Sektor manufaktur dan konstruksi Indonesia berpotensi menjadi kontributor terbesar pada peningkatan ekonomi secara menyeluruh yang dihasilkan dari AI generatif. Meski begitu, otomatisasi pekerjaan rutin oleh AI dapat menyebabkan pengurangan jumlah pekerjaan manual, terutama di sektor-sektor seperti pertanian, grosir serta retail atau eceran yang diprediksi menjadi yang paling terdampak dari kehadiran AI.

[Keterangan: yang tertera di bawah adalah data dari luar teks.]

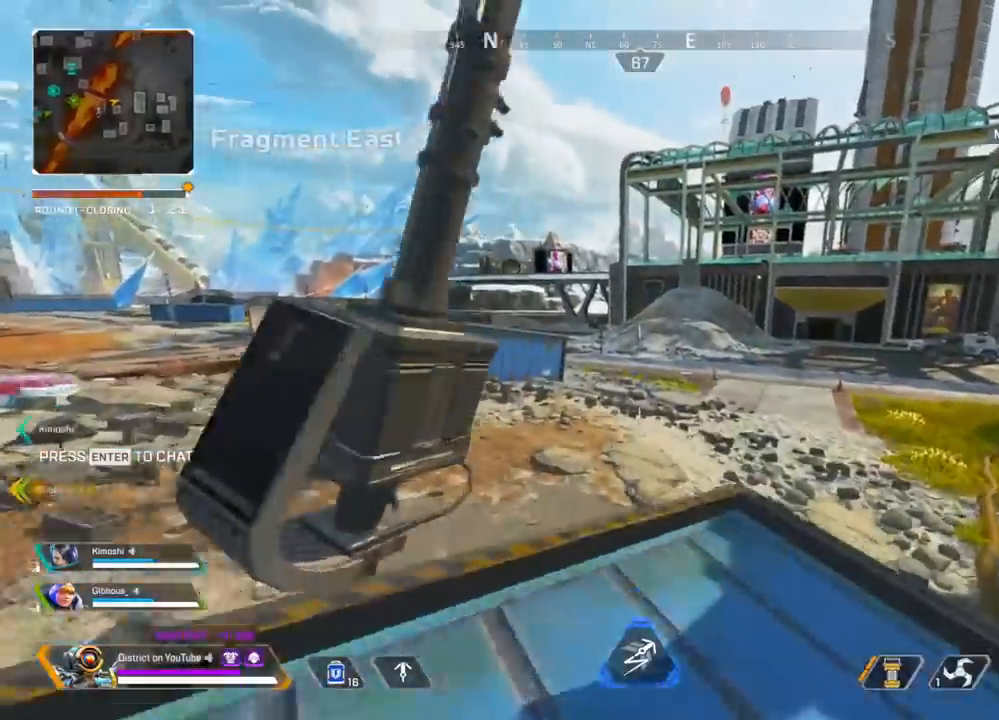
{"buttons": ["Y", "L3"], "left_stick": "up-left", "right_stick": "center", "events": [[33, "left_stick", "up-left"], [183, "R3", "up"], [233, "A", "down"], [267, "right_stick", "left"], [333, "L3", "down"], [467, "right_stick", "center"], [483, "A", "up"]]}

Penerapan AI juga menyisakan dampak negatif, terutama terhadap sektor-sektor yang padat karya dan berisiko tinggi untuk diotomatisasi. Pertanian, perdagangan grosir, dan sektor ritel termasuk di antara bidang yang diprediksi akan terdampak signifikan akibat keberadaan AI. Dalam konteks ini pekerja dengan keterampilan rendah menjadi kelompok paling rentan.

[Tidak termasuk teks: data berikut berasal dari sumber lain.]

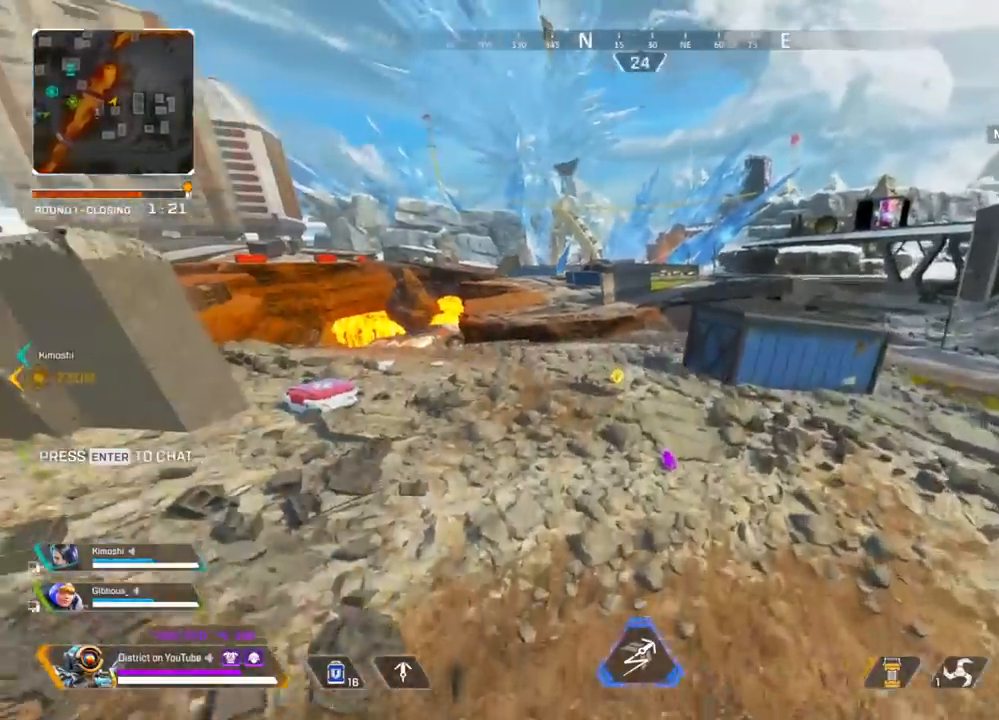
{"buttons": [], "left_stick": "up", "right_stick": "center", "events": [[100, "L3", "up"], [100, "left_stick", "up"], [167, "Y", "up"], [217, "left_stick", "right"], [433, "left_stick", "up"]]}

Sementara, Pakar Ekonomi Universitas Airlangga, Sri Herianingrum, menilai bahwa otomatisasi cenderung mengancam keberlangsungan pekerjaan yang bersifat rutin dan repetitif. Ia mencontohkan, penggunaan AI dalam sektor jasa, seperti perbankan, berpotensi mengurangi kebutuhan tenaga kerja di bagian layanan pelanggan dan administrasi.

“Pekerjaan skill rendah yang bisa dilakukan otomatis dengan robot dan seterusnya itu juga akan mengurangi jumlah tenaga kerja pula. Contohnya, pekerjaan di sektor jasa, terutama yang melibatkan tugas-tugas rutin dan repetitif,” ujarnya (19/4/2024) dikutip dari situs resmi Universitas Airlangga.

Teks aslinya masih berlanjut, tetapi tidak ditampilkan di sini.